Exercise brief:
Transcribe exactly everything in the data below from the line containing "[241,208,308,222] pallettes ->" down to the line containing "(332, 278) none", both lines included and nothing further.

Data for this task:
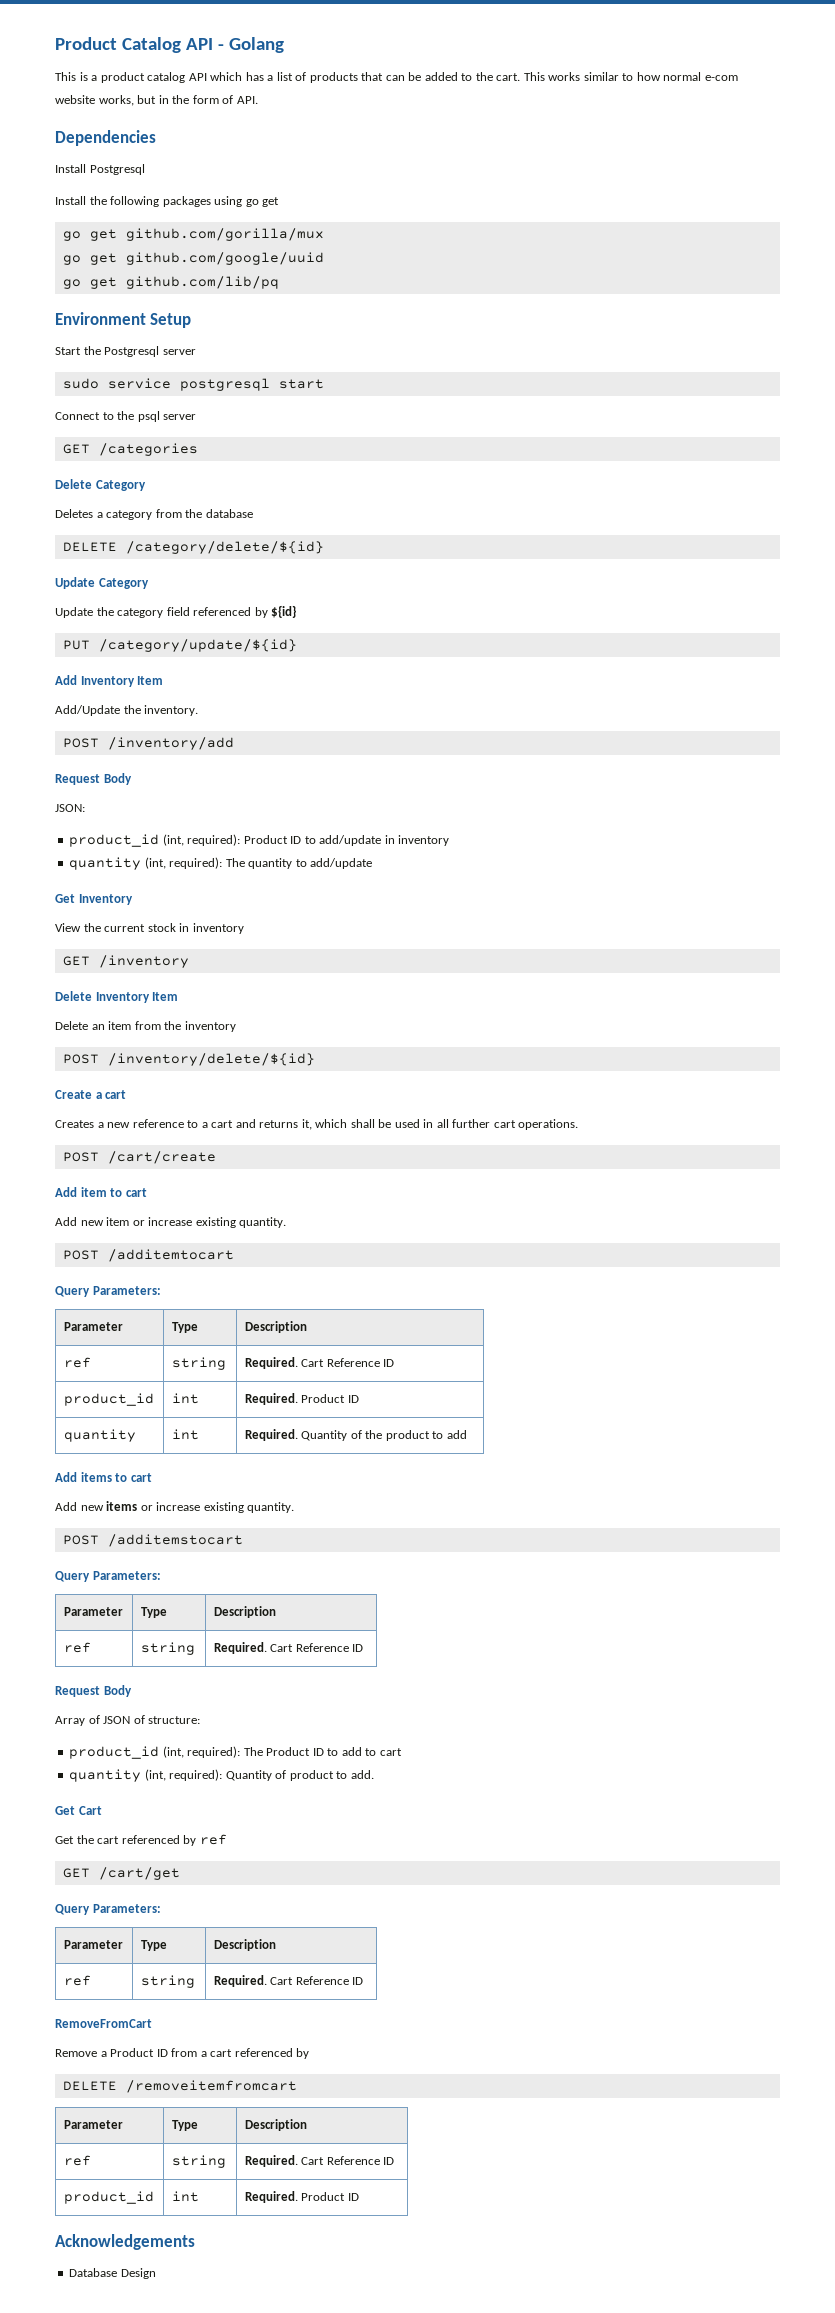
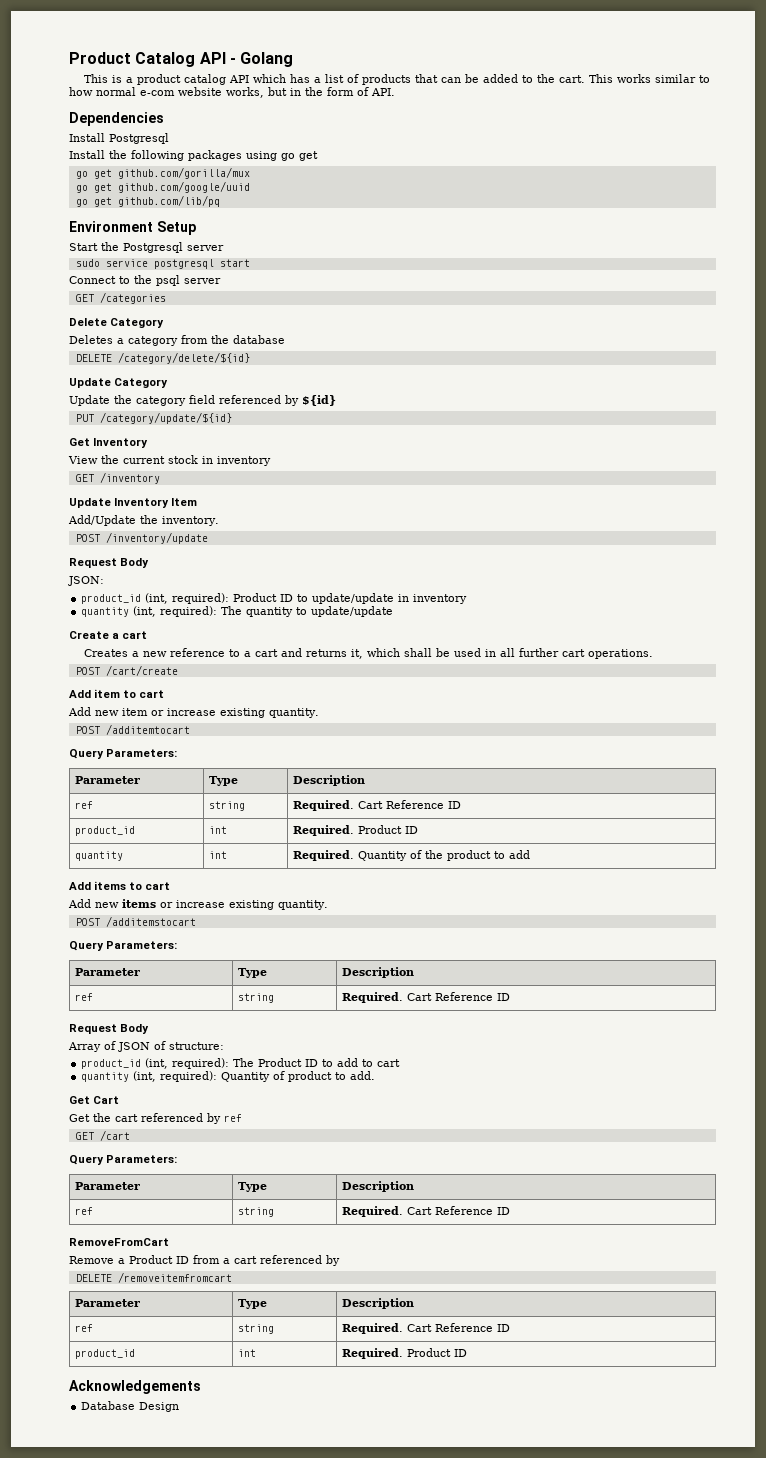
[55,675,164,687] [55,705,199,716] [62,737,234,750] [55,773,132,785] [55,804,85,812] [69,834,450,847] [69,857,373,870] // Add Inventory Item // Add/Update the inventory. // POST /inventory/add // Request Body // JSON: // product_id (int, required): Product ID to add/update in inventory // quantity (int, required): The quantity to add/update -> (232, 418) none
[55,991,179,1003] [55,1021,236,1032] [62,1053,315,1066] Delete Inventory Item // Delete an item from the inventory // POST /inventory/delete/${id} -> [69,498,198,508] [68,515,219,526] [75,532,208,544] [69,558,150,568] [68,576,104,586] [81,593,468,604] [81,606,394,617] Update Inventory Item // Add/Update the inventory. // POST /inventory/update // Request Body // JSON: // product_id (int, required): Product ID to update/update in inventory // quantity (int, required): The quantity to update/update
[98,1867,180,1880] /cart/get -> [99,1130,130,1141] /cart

--

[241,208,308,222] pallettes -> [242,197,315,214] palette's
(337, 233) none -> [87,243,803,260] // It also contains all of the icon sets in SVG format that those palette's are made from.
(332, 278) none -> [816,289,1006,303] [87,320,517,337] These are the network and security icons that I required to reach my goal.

Task result:
[241,208,308,222] pallettes -> [242,197,315,214] palette's
(337, 233) none -> [87,243,803,260] // It also contains all of the icon sets in SVG format that those palette's are made from.
(332, 278) none -> [816,289,1006,303] [87,320,517,337] These are the network and security icons that I required to reach my goal.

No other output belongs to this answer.